For training this binary classifier, we considered the transfer learning approach in which we took a state-of-the-art image classification model, these days this happens to be convolutional neural networks, in our particular case, we used VGG16, named after the Andrew Zisserman’s research group at Oxford that proposed the architecture. This network is originally trained on 1 million images for recognizing 1000 object categories. We fine-tune this network for the binary classification scenario using our own dataset.
The performance of the resulting relevancy filtering model is shown in the table, which seems pretty good.
The second important component of the system is duplicate or near-duplicate filtering…
For example, there are cases when people simply re-tweet an existing tweet containing an image, or they post images with little modification (e.g. cropping/resizing, background padding, changing intensity, embedding text, etc.).
Such posting behavior produces high number of near-duplicate images in an online data collection, which should again be eliminated from the processing pipeline.
To perform this task, we need to compute a similarity score or a distance measure between a given pair of images. Based on a certain threshold, then we decide whether the given pair of images are duplicate or not.
For this purpose, we used the popular perceptual hashing, which represents the fingerprint of an image derived from various features from its contents. Perceptual hash functions maintain perceptual equality of images hence they are robust in detecting even slight changes in the binary representation of two similar images.
To determine a threshold, we created again a collection of image pairs, for which we know whether they are duplicate or not… Then, for different threshold values, we computed the overall accuracy achived by that threshold value.

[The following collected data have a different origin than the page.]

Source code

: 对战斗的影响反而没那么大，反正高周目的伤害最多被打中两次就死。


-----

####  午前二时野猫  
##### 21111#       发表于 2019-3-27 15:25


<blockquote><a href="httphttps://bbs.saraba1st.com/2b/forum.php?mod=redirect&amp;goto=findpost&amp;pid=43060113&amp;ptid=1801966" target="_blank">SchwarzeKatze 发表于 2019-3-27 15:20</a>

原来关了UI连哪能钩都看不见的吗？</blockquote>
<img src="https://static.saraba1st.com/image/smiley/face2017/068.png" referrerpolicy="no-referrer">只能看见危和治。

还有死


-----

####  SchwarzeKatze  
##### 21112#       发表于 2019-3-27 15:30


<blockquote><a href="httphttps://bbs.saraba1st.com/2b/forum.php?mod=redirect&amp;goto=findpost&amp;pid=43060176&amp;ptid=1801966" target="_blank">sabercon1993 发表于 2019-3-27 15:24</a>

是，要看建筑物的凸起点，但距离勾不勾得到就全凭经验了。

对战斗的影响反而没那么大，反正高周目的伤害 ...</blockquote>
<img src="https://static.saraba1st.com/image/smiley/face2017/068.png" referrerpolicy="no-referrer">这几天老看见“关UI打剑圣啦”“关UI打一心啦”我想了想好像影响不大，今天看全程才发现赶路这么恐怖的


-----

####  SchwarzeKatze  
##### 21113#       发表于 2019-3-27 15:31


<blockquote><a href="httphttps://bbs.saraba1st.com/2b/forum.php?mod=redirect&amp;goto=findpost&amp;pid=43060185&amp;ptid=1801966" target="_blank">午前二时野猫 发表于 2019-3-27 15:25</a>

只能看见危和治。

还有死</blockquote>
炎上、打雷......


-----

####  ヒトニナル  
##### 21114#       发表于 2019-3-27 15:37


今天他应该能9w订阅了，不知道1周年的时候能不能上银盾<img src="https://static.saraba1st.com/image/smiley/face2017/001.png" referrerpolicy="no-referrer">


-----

As you can see from the plot, a threshold of 10 seem to work fine for us.
Consequently, our image filtering pipeline reduces the size of the raw image data collection by almost a factor of 3 while retaining the most relevant and informative image content for further analyses.
So, now that we have a nicer and cleaner set of images, it is time to do more interesting things such as assessing the level of infrastructure damage, which is very crucial for humanitarian organizations, they crave for this kind of timely information.
Low prevalence of the mild category compared to other categories has also some effect
Remember, damage assessment during disaster times is a core situational awareness task for many humanitarian organizations that traditionally takes weeks or months. But here we show we can do this within hours or days after the disaster strikes.